It’s unfortunate that this is my first real blog post here, but this story was sent to me this morning from a family member expressing concern about the cave diving I do (and plan on continuing to do). There is no doubt that this is a very tragic and unfortunate incident. And I am the last one to comment on ANY speculation about what did or didn’t happen, or about the individuals involved, their families or friends.

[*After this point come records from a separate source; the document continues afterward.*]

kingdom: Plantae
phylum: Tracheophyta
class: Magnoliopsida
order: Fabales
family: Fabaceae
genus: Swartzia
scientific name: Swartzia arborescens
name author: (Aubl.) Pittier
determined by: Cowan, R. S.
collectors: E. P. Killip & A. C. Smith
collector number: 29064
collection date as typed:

However, I would like to say that diving carries risks, technical diving carries more risks, and cave diving adds even more risks. Proper training prepares us to recognize this risks, and further more training and experience teaches us to manage these risks, and handle them if and when they occur. We’ve all pushed the edge of our training and experience from time to time. It’s how we know what our limits are, and how we know when to seek further training. While I like to believe that this is the general mentality in the technical diving community, I am afraid it is not a notion that is driven home during recreational training. In my limited recreational experience, most open water and even advanced open water courses are more concerned with having safe fun today or this week, and less concerned with providing a person with the tools to begin a safe and strong diving career. Now, I understand why this is. Dive shops work on very tight margins, and want to get as many students through as possible, plus, some people just want the minimum guidance to get in the water for 30 minutes on a reef. But, that no excuse to not drive home the seriousness of what can happen when limits are not respected.
Without a doubt, the most important book I read before cave diving was Sheck Exley’s Blueprint for Survival. Highlighting well documented accidents painted a really clear picture of what can happen to the uninitiated.